■ Exercises to complete ■
[1] Which person reviewed the book, according to the book review?
[2] Rewrite the part of the book review that opens with the words "1. That identity" and closes with "sortal-relative, and so on.", replacing "unitary" with "uniform".

##### Provided text

Reviewed by Patricia Blanchette, University of Notre Dame

2002.03.11


This nice little book comprises five chapters, each of which deals with a central logical “property.” These are, in order: identity, existence, predication, necessity, and truth. Some chapters are considerably more controversial than others; all are engaging and worthwhile. Though a certain amount of thematic development takes place across the chapters, they are largely independent of one another, and can profitably be read in isolation.

Chapter I spells out and argues for a straightforward, old-fashioned and sensible view of identity. Its four central claims are as follows:

  1. That identity is unitary, which is to say that it doesn’t come in various kinds. The discussion here is directed against the views e.g. that identity is to be divided into numerical vs. qualitative, that identities are all sortal-relative, and so on.

##########
##### Collected data

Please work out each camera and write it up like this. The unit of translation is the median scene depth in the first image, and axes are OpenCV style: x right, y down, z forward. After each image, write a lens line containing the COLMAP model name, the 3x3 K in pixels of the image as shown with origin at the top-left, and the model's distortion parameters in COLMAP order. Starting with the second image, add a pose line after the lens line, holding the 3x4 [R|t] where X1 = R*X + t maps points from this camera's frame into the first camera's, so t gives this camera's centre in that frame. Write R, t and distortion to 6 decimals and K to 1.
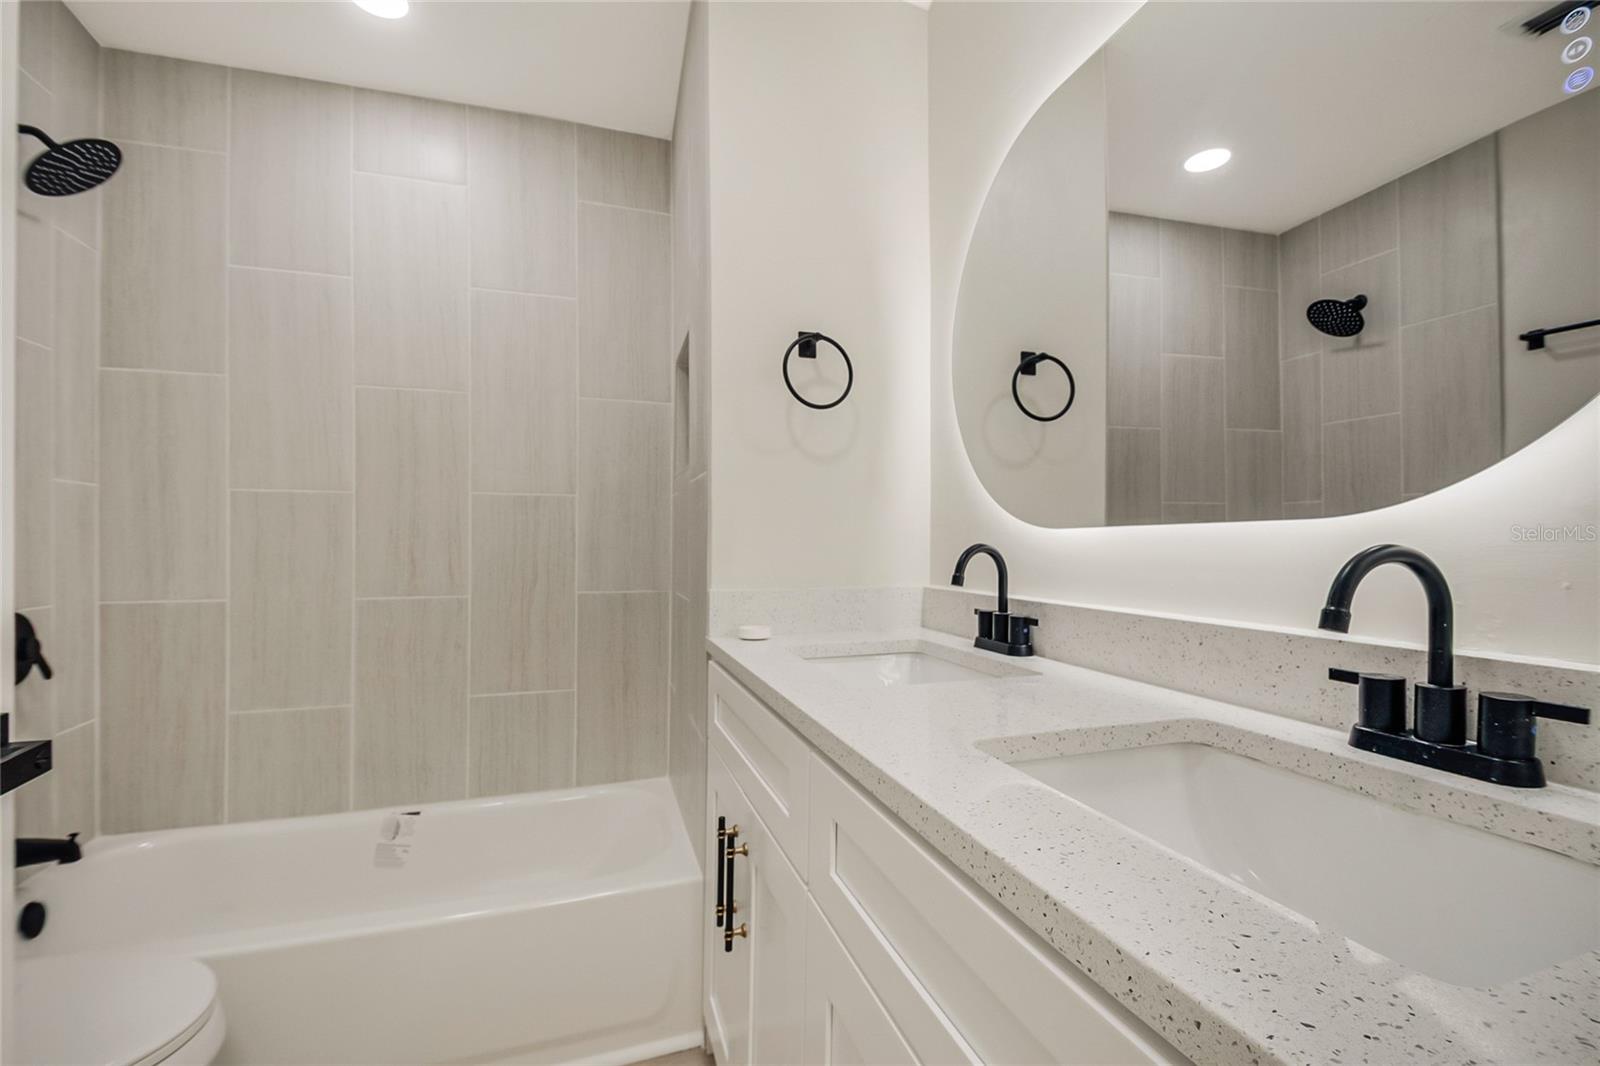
lens RADIAL K [[717.0, 0, 791.5], [0, 717.0, 539.4], [0, 0, 1]] dist [0.021785, 0.000063]
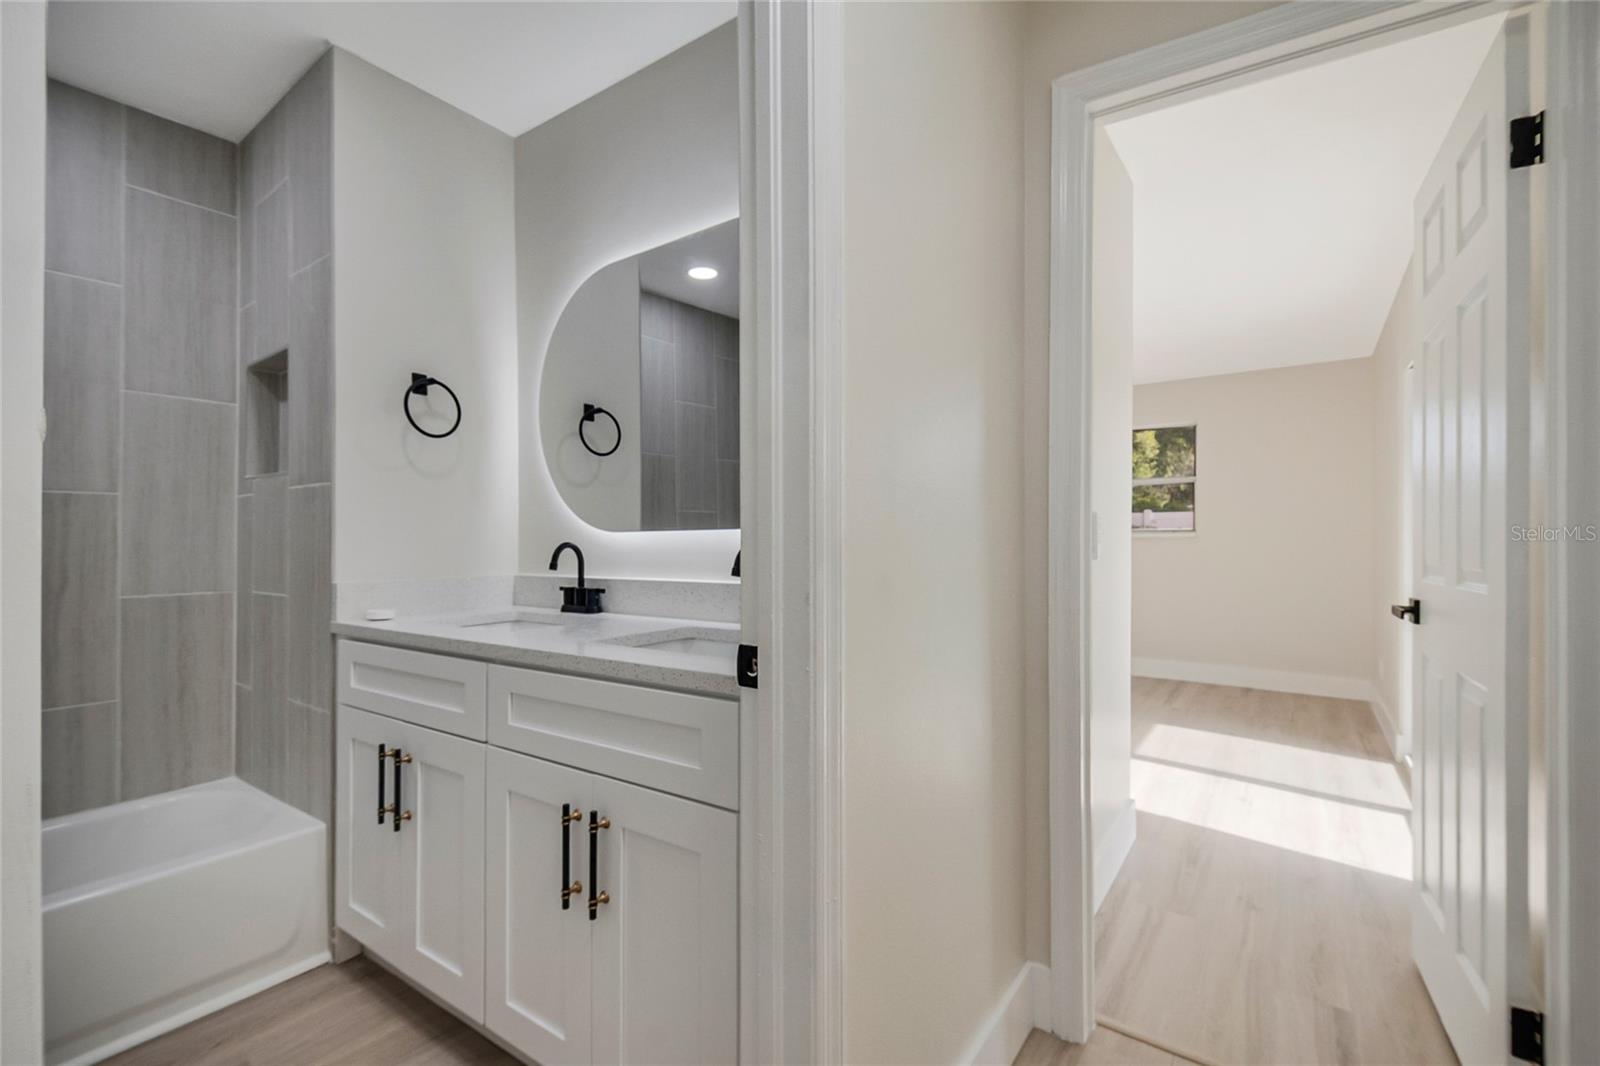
lens RADIAL K [[705.0, 0, 795.0], [0, 705.0, 530.6], [0, 0, 1]] dist [0.002222, -0.024755]
pose [[0.802343, 0.004996, 0.596842, -0.201169], [0.002885, 0.999921, -0.012247, 0.001349], [-0.596856, 0.011548, 0.802265, -0.403124]]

##########

■ Solution list ■
[1] Patricia Blanchette, University of Notre Dame

[2]
1. That identity is uniform, which is to say that it doesn’t come in various kinds. The discussion here is directed against the views e.g. that identity is to be divided into numerical vs. qualitative, that identities are all sortal-relative, and so on.